→ **Items from a dataset**
== == ==

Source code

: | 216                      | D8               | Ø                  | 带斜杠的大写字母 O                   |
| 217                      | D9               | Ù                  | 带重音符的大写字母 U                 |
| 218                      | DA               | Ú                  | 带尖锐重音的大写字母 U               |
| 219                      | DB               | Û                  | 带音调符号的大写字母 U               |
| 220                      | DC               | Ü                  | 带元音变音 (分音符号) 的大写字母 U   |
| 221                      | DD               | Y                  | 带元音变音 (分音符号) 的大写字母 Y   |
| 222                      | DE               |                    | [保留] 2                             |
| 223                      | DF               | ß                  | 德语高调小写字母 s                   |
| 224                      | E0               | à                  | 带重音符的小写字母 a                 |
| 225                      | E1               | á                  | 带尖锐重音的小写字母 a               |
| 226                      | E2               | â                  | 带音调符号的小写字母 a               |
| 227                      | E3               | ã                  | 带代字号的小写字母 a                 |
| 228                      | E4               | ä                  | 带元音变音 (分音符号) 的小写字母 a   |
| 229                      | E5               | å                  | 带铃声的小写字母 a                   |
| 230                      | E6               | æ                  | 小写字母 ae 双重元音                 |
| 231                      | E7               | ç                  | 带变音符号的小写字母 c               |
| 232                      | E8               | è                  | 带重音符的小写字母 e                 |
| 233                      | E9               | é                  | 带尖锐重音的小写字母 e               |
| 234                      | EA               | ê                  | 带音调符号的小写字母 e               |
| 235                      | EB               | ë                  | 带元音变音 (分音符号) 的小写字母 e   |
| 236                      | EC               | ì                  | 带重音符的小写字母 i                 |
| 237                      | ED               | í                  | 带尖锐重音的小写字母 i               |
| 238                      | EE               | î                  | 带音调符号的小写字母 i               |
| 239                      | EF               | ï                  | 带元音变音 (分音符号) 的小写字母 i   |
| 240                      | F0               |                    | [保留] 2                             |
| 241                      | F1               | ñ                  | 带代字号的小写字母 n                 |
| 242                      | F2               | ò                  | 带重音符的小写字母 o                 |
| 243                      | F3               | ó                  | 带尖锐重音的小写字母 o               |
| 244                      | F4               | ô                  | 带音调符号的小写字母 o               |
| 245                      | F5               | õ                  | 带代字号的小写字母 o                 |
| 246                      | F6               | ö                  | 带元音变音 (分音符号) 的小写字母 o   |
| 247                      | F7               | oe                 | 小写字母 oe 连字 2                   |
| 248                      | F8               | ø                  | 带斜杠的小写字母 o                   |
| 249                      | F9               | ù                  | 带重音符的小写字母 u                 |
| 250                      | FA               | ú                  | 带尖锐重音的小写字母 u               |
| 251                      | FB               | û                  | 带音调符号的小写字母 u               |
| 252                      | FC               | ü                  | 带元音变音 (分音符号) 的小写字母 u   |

== == ==

→ **EXERCISE DESCRIPTION**
Retype all the data verbatim.

→ **TASK SOLUTION**
Source code

: | 216                      | D8               | Ø                  | 带斜杠的大写字母 O                   |
| 217                      | D9               | Ù                  | 带重音符的大写字母 U                 |
| 218                      | DA               | Ú                  | 带尖锐重音的大写字母 U               |
| 219                      | DB               | Û                  | 带音调符号的大写字母 U               |
| 220                      | DC               | Ü                  | 带元音变音 (分音符号) 的大写字母 U   |
| 221                      | DD               | Y                  | 带元音变音 (分音符号) 的大写字母 Y   |
| 222                      | DE               |                    | [保留] 2                             |
| 223                      | DF               | ß                  | 德语高调小写字母 s                   |
| 224                      | E0               | à                  | 带重音符的小写字母 a                 |
| 225                      | E1               | á                  | 带尖锐重音的小写字母 a               |
| 226                      | E2               | â                  | 带音调符号的小写字母 a               |
| 227                      | E3               | ã                  | 带代字号的小写字母 a                 |
| 228                      | E4               | ä                  | 带元音变音 (分音符号) 的小写字母 a   |
| 229                      | E5               | å                  | 带铃声的小写字母 a                   |
| 230                      | E6               | æ                  | 小写字母 ae 双重元音                 |
| 231                      | E7               | ç                  | 带变音符号的小写字母 c               |
| 232                      | E8               | è                  | 带重音符的小写字母 e                 |
| 233                      | E9               | é                  | 带尖锐重音的小写字母 e               |
| 234                      | EA               | ê                  | 带音调符号的小写字母 e               |
| 235                      | EB               | ë                  | 带元音变音 (分音符号) 的小写字母 e   |
| 236                      | EC               | ì                  | 带重音符的小写字母 i                 |
| 237                      | ED               | í                  | 带尖锐重音的小写字母 i               |
| 238                      | EE               | î                  | 带音调符号的小写字母 i               |
| 239                      | EF               | ï                  | 带元音变音 (分音符号) 的小写字母 i   |
| 240                      | F0               |                    | [保留] 2                             |
| 241                      | F1               | ñ                  | 带代字号的小写字母 n                 |
| 242                      | F2               | ò                  | 带重音符的小写字母 o                 |
| 243                      | F3               | ó                  | 带尖锐重音的小写字母 o               |
| 244                      | F4               | ô                  | 带音调符号的小写字母 o               |
| 245                      | F5               | õ                  | 带代字号的小写字母 o                 |
| 246                      | F6               | ö                  | 带元音变音 (分音符号) 的小写字母 o   |
| 247                      | F7               | oe                 | 小写字母 oe 连字 2                   |
| 248                      | F8               | ø                  | 带斜杠的小写字母 o                   |
| 249                      | F9               | ù                  | 带重音符的小写字母 u                 |
| 250                      | FA               | ú                  | 带尖锐重音的小写字母 u               |
| 251                      | FB               | û                  | 带音调符号的小写字母 u               |
| 252                      | FC               | ü                  | 带元音变音 (分音符号) 的小写字母 u   |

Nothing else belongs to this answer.